In recent years, significant progress in Natural Language Processing (NLP) has opened new avenues for software analysis. Pre-trained transformer models, such as BERT and its variants, have demonstrated remarkable ability in learning contextual and semantic representations from sequential data. These models can capture long-range dependencies, subtle patterns, and the structural relationships between elements in a sequence, making them particularly suitable for tasks that involve understanding source code. Source code, although distinct from natural language, shares several properties, including sequential structure, hierarchical organization, and the presence of meaningful tokens and identifiers. Leveraging these similarities, transformer-based models can be adapted to software-related tasks such as code summarization, code completion, and defect prediction.

In this work, we propose a novel approach for software defect prediction that leverages the supervised fine-tuning of DistilBERT, a lightweight and efficient variant of BERT. DistilBERT is designed to retain much of the language understanding capabilities of BERT while significantly reducing computational overhead, making it a practical choice for large-scale or resource-constrained applications. Our method involves representing source code as sequences of tokens that are input to the DistilBERT model, which is then fine-tuned on labeled defect datasets to predict whether a given code segment is defective or not. By using DistilBERT, our approach combines the benefits of deep contextualized embeddings with the efficiency required for real-world software engineering tasks.

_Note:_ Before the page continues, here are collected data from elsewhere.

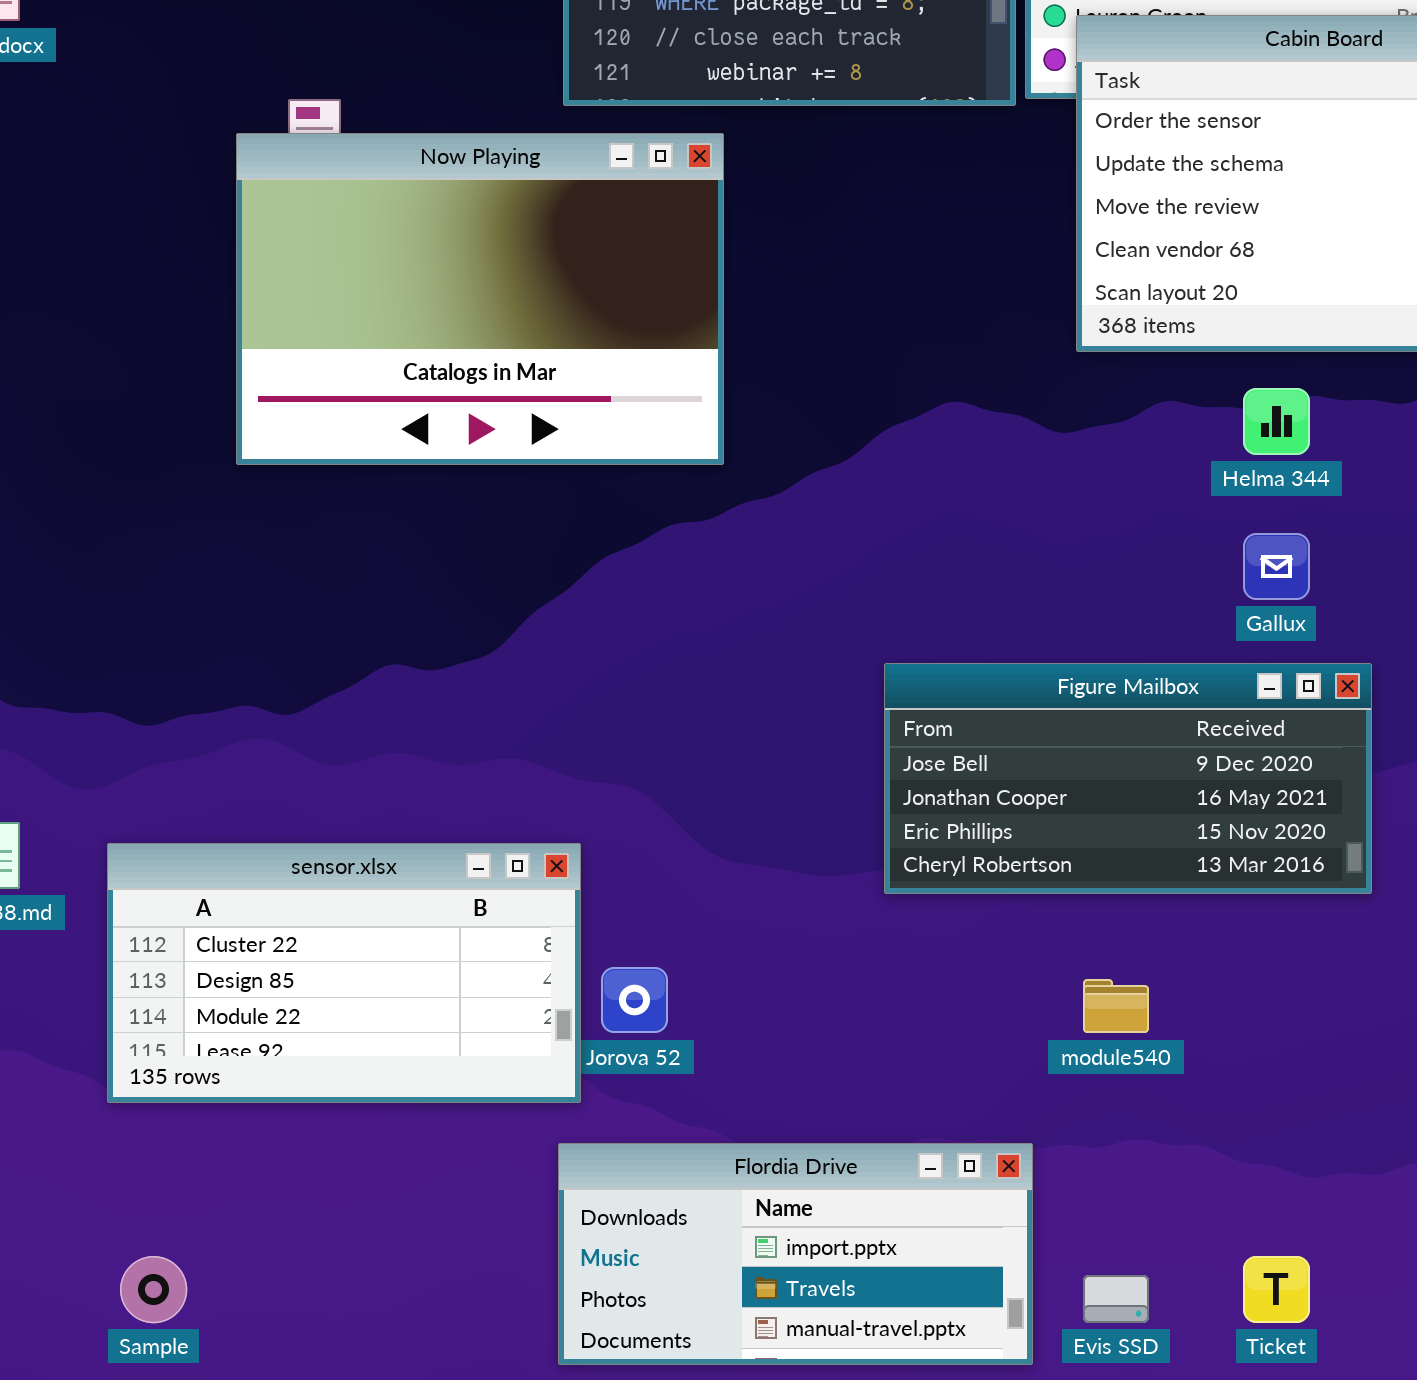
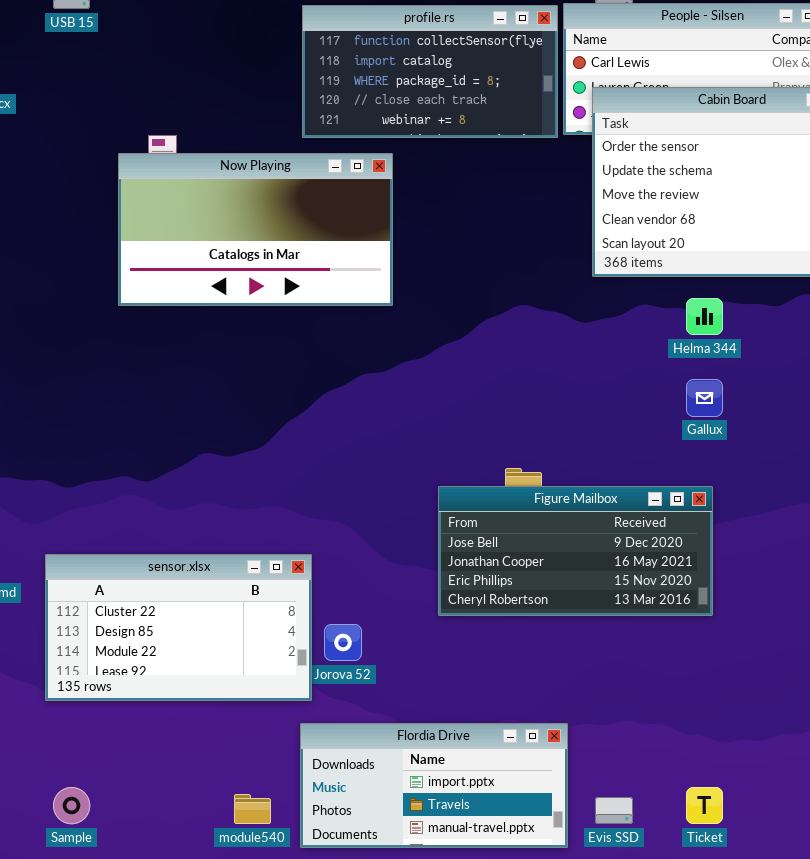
Now Playing: [236,133,724,465] -> [118,153,393,306], resized
Figure Mailbox: [884,663,1372,894] -> [438,486,713,616], moved
module540: [1083,979,1149,1033] -> [234,794,271,824], moved

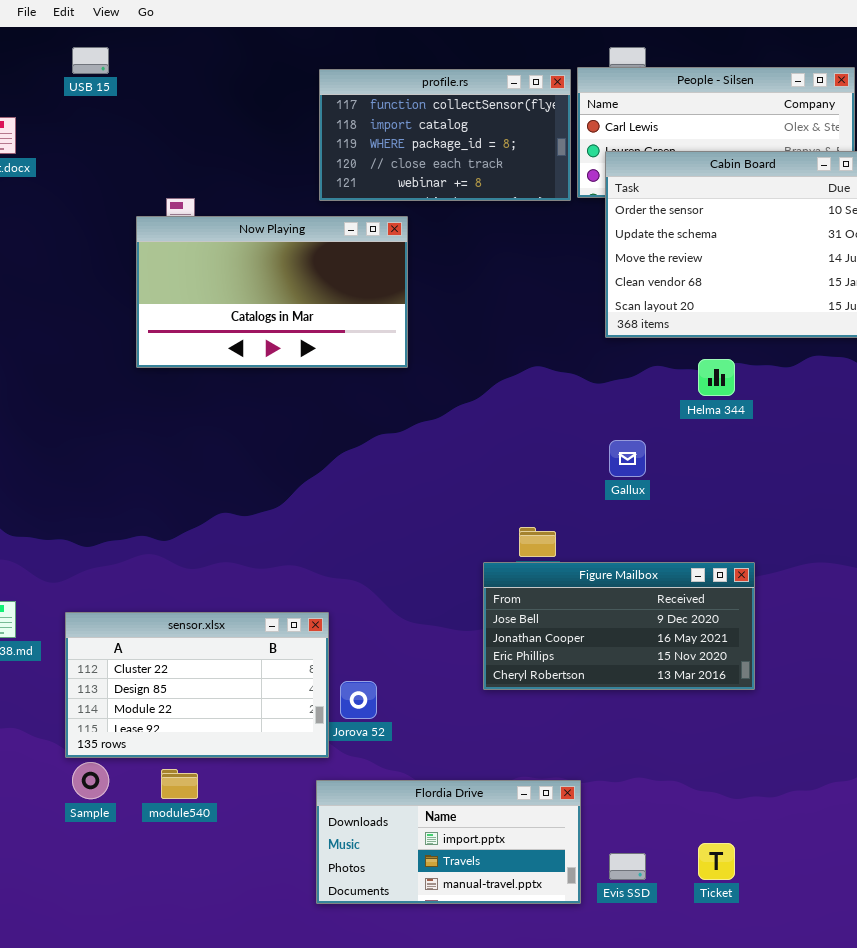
Gallux: [686,379,723,417] -> [609,440,646,477], moved
Figure Mailbox: [438,486,713,616] -> [483,562,755,690], moved
Sample: [53,787,90,824] -> [72,762,109,799], moved
module540: [234,794,271,824] -> [161,769,198,799], moved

We evaluate our proposed model on the Devign dataset, a widely used benchmark for SDP provided by the CodeXGLUE framework. Performance metrics including accuracy, precision, recall, and F1-score are used to assess the effectiveness of our approach. The experimental results indicate that DistilBERT-based defect prediction achieves competitive performance relative to existing baseline models and state-of-the-art methods while requiring significantly fewer computational resources. Furthermore, the results suggest that transformer-based models can effectively capture the semantic and contextual cues that are often missed by traditional code metrics, leading to improved detection of subtle and complex defects.

Overall, our study highlights the potential of compact transformer models such as DistilBERT as practical, efficient, and effective tools for software defect prediction. The findings provide strong evidence that pre-trained language models, when properly fine-tuned on code data, can serve as powerful alternatives to conventional machine learning methods, bridging the gap between NLP advancements and software engineering applications. This work lays the foundation for further research into applying lightweight transformer architectures to other software analytics tasks, offering a promising direction for enhancing software quality and reliability in modern software development pipelines.